> **Texte fourni**
Au moment où j’écris ces lignes, le bilan des premiers mois d’un gouvernement qui semble naviguer à vue confirme les craintes : d’abord Bolsonaro se retrouve impliqué dans une affaire de fraude massive aux financements publics de campagne. Son parti a multiplié les candidatures fantômes aux élections municipales et législatives afin de réorienter les fonds vers la campagne présidentielle. Ces méthodes ont semble-t-il été transmises à ses trois premiers fils qui vivent également de la politique en exploitant les mêmes réseaux paramilitaires et corrompus. Le troisième, Flavio Bolsonaro, profitait de son mandat de député de l’assemblée de Rio pour détourner de l’argent public. À l’enrichissement personnel s’ajoute la participation au trafic de drogues, puisqu’un militaire qui accompagnait Bolsonaro au G20 de Tokyo a été arrêté par la police espagnole en possession de 39 kilos de cocaïne. Si ces comportements ne sont pas nouveaux – la corruption comme mode de gouvernement étant avérée pendant les années 1990 – il est ironique de constater qu’elle touche de plein fouet un candidat ayant basé sa campagne sur une dénonciation morale de la corruption, comme l’avait d’ailleurs fait le PT en son temps.

> **Données fournies**
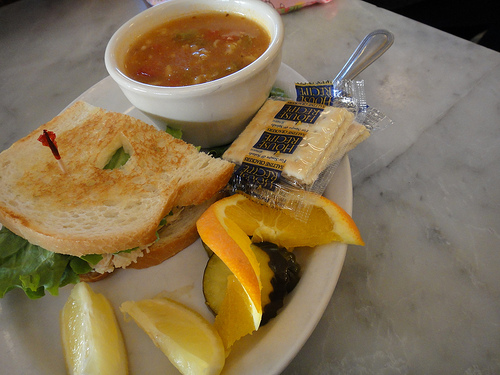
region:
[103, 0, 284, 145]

> **Consigne**
Reprenez le texte sur le gouvernement Bolsonaro à partir de l'endroit où il s'arrête. Les données n'ont rien à voir avec le texte.

> **Réponse**
Pire encore, nous avons désormais des preuves que la violence qu’il distille à chacune de ses prises de parole ne se limite pas au registre discursif. Le 14 mars 2018, Marielle Franco, conseillère municipale chargée de suivre les opérations de maintien de l’ordre militaire dans la ville de Rio, ainsi qu’Anderson Gomes, son chauffeur, ont été exécuté·es en sortant d’une réunion politique. La police a depuis révélé les noms de leurs assassins. Il s’agit de deux anciens policiers membres d’une organisation criminelle paramilitaire qui impose sa loi sanglante et son racket dans de nombreux quartiers de la ville. L’un d’entre eux vit dans la même copropriété de luxe que la famille Bolsonaro. Un faisceau d’indices mène donc à penser que Bolsonaro lui-même serait impliqué dans le meurtre de cette militante de la cause des favelas, des populations noires et LGBTQI+. Au moment des faits, il avait été l’un des seuls politiciens à ne pas se prononcer sur ce crime barbare. Bolsonaro a par ailleurs soutenu publiquement et à plusieurs reprises l’action de ces groupes paramilitaires pourtant responsables de nombreuses exécutions et de disparitions. Le cas Marielle Franco a eu une répercussion importante du fait de son statut, mais il ne s’agit aucunement d’un événement isolé. En 2017 et 2018, quarante élus ont été assassinés dans l’ensemble du pays ainsi qu’au moins vingt-quatre syndicalistes, leaders communautaires (amérindiens, quilombolas (1)) ou paysans sans-terre.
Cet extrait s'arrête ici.